### INSTRUCTIONS TO FOLLOW
Look for the line containing "la educación." and the line containing "מה ההסכם צריך לכלול?" in the entries below. Copy those two and all lines between them exactly, leaving out pictures.

Records from a data source:
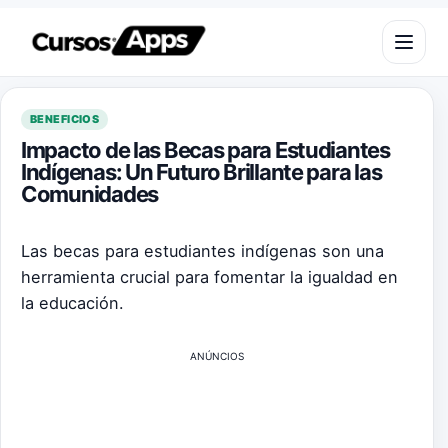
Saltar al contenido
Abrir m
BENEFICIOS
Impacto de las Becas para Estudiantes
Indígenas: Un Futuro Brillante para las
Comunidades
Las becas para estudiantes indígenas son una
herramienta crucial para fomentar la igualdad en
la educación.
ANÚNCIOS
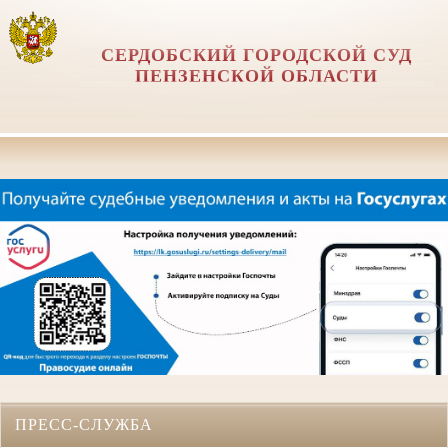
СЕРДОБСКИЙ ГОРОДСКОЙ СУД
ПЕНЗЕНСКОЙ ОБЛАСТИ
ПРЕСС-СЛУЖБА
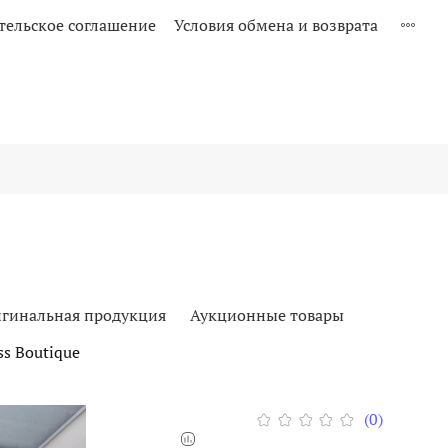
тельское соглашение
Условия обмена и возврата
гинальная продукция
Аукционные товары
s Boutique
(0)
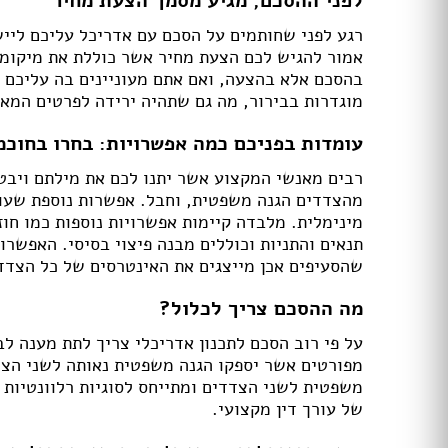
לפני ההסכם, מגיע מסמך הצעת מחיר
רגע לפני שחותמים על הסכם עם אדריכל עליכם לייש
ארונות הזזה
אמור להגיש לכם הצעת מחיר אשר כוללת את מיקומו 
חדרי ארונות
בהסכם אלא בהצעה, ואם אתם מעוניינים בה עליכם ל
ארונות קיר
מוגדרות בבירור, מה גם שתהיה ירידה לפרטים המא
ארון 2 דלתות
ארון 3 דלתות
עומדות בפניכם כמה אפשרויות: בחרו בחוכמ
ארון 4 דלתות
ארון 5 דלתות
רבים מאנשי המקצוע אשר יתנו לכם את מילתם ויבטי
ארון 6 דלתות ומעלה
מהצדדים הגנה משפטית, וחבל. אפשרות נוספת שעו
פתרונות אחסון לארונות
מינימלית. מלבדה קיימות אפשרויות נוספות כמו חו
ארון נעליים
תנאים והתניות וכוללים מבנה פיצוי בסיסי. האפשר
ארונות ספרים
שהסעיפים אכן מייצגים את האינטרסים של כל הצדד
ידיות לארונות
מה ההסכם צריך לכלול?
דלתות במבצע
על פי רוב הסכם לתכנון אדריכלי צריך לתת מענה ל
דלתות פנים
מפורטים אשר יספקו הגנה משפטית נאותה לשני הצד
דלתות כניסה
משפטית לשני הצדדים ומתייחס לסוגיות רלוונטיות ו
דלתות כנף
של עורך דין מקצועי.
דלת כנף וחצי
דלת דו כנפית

==

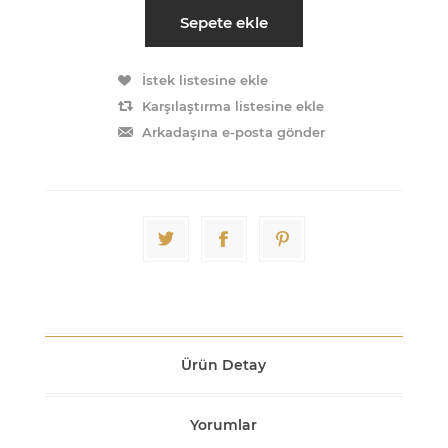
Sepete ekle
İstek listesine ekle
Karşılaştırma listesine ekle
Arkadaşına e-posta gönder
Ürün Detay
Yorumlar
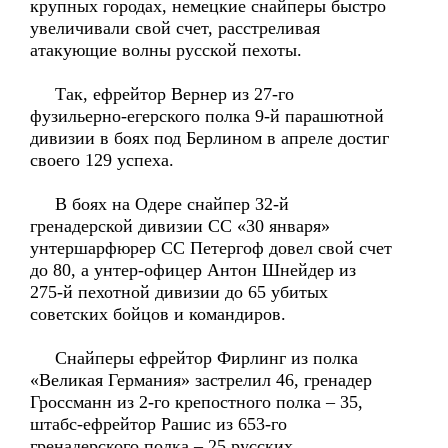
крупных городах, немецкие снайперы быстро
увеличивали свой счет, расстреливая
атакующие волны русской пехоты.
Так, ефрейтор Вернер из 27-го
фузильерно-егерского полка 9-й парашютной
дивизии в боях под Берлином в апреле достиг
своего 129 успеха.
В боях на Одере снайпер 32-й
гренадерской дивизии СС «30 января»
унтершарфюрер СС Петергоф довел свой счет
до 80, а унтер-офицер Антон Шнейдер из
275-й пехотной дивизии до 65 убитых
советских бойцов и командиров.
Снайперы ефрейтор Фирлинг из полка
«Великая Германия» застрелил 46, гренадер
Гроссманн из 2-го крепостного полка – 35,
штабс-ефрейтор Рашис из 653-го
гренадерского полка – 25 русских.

### SOLUTION TO THIS EXERCISE
la educación.
ANÚNCIOS
СЕРДОБСКИЙ ГОРОДСКОЙ СУД
ПЕНЗЕНСКОЙ ОБЛАСТИ
ПРЕСС-СЛУЖБА
тельское соглашение
Условия обмена и возврата
гинальная продукция
Аукционные товары
s Boutique
(0)
לפני ההסכם, מגיע מסמך הצעת מחיר
רגע לפני שחותמים על הסכם עם אדריכל עליכם לייש
ארונות הזזה
אמור להגיש לכם הצעת מחיר אשר כוללת את מיקומו 
חדרי ארונות
בהסכם אלא בהצעה, ואם אתם מעוניינים בה עליכם ל
ארונות קיר
מוגדרות בבירור, מה גם שתהיה ירידה לפרטים המא
ארון 2 דלתות
ארון 3 דלתות
עומדות בפניכם כמה אפשרויות: בחרו בחוכמ
ארון 4 דלתות
ארון 5 דלתות
רבים מאנשי המקצוע אשר יתנו לכם את מילתם ויבטי
ארון 6 דלתות ומעלה
מהצדדים הגנה משפטית, וחבל. אפשרות נוספת שעו
פתרונות אחסון לארונות
מינימלית. מלבדה קיימות אפשרויות נוספות כמו חו
ארון נעליים
תנאים והתניות וכוללים מבנה פיצוי בסיסי. האפשר
ארונות ספרים
שהסעיפים אכן מייצגים את האינטרסים של כל הצדד
ידיות לארונות
מה ההסכם צריך לכלול?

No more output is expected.